In the 1970s when I was working as a part-time enumerator for the Census of Population.  It was the household survey undertaken in Singapore, collecting information on key characteristics of the
population and households.  I was assigned to conduct the census once at Bukit Purmei where I have never been there before.

I found that the Bukit Purmei kampong was similar to where I grew up in Bukit Ho Swee kampong.

The road was pitted with pools of muddy water.  There was no signboard or house numbers and both sides were attap houses, some of which had lavatories near the road.  Residents said mosquitoes were disturbing their sleep.  Bukit Purmei was originally a track for bullock carts which used to bring goods.  It was interesting to note that the church and a temple were located side by side.
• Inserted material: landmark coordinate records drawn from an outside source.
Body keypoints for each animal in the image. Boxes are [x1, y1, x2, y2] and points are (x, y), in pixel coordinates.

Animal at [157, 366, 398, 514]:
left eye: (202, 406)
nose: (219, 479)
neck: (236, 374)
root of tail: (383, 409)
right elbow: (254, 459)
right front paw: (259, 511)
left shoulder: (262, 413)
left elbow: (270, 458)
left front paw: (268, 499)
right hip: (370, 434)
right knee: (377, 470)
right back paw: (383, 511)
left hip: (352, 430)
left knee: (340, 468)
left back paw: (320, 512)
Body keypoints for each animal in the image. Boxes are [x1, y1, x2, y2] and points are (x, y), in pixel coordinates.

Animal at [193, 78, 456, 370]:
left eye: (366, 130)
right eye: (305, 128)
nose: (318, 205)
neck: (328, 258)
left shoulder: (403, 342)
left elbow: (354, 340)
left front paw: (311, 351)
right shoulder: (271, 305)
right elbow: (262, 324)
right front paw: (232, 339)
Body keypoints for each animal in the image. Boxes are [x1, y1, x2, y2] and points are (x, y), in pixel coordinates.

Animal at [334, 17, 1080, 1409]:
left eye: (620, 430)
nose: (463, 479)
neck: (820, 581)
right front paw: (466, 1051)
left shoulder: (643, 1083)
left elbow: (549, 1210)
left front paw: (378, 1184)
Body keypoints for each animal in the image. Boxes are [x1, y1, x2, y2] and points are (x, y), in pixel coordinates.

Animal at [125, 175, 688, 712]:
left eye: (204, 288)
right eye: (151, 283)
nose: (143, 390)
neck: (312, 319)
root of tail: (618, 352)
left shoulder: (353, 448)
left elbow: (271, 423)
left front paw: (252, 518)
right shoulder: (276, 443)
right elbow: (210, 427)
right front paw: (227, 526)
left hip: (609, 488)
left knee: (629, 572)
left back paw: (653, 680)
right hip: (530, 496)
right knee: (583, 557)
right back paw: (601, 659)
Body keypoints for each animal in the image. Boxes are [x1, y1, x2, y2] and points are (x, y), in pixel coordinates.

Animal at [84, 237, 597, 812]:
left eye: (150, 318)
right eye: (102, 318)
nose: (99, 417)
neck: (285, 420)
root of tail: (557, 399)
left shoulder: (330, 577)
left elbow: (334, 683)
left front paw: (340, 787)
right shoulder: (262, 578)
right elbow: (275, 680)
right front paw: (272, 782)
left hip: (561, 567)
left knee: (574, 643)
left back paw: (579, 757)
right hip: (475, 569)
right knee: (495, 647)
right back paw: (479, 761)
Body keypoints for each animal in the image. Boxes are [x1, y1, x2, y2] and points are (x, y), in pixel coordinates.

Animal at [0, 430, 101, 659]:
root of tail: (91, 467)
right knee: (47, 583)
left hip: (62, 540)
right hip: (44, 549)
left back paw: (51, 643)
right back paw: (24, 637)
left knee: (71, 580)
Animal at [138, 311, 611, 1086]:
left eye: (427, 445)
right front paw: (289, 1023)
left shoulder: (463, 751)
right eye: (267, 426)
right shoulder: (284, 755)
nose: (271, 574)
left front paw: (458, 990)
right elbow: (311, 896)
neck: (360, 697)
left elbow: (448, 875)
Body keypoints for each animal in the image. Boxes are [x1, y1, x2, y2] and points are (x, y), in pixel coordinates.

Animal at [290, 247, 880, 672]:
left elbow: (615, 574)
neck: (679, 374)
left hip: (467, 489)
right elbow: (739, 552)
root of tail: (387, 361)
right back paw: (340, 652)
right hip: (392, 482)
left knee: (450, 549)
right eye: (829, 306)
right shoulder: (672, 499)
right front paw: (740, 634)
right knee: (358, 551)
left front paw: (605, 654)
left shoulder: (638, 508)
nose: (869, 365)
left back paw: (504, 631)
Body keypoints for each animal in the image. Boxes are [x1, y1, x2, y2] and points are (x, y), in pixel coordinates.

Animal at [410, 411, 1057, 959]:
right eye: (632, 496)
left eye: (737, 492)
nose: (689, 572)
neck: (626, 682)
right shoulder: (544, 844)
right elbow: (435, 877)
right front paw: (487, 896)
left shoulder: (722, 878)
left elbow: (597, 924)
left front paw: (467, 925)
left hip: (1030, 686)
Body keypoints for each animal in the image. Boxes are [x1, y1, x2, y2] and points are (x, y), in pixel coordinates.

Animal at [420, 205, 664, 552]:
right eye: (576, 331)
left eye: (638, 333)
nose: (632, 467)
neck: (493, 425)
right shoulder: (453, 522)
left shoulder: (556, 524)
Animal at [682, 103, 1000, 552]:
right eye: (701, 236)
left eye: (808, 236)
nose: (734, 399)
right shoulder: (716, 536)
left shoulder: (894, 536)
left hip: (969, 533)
With courtesy of NewspaperSG excerpted article of Berita Harian, 4 December 1980 to learn about the resettlement of Bukit Purmei to be developed and built as a new HDB estate in Malay.


Bukit Purmei jadi estet perumahan baru, 2,300 unit flat siap dlm 1981/82

Pemohon-pemohon flat Lembaga Perumahan dan Pembangunan (HDB) di estet perumahan Telok Blangah akan berpeluang mendapatikan flat di kawasan yang berhampiran.

Sebuah estet baru di Bukit Purmei (gambar atas), sedang dalam pembinaan.  Terletak di pinggir bandar, estet baru ini dibina di sebelah Bandar Baru Telok Blangah dan hanya lima hingga tujuh kilometer dari pusat bandar. Ia akan mempunyai 2,300 unit flat bila siap seluruh pembinaannya.  Buat masa ini, 878 flat tiga bilik, 1,284 flat empat bilik dan 135 flat lima bilik sedang dalam pembinaan.  Flat-flat ini dijangka siap pada akhir 1981 atau awal 1982.

Estet seluas 20 hektar ini akan mempunyai kawasan seluas 14 hektar untuk bangunan dan 6 hektar untuk kemudahan-kemudahan yang biasa terdapat di estet-estet perumahan HDB.

Estet ini termasuk dalam Zon Jurong yang mempunyai empat bandar baru dan empet estet perumahan iaitu Bandar Baru Telok Blangah Clementi, Jurong Timur, dan Jurong Barat.

Purpose to share old books on the blog

The book, "A Village Remembered, Kampong Radin Mas 1800s - 1973", was published in 2013 and the readers may buy it at the bookshop if still available.  However, if the book is already sold out and not out of stock and not reprinted, please loan it from the National Library [Call No: 959.57 VIL].

This is not a book review and not the whole book is reproduced on the blog. 

The purpose is to share related topics which nostalgic memories which are note-worthy and meaningful to the readers.  The photo entitled 'Where the kampong people gathered' with courtesy of the the book supported by the National Heritage Board.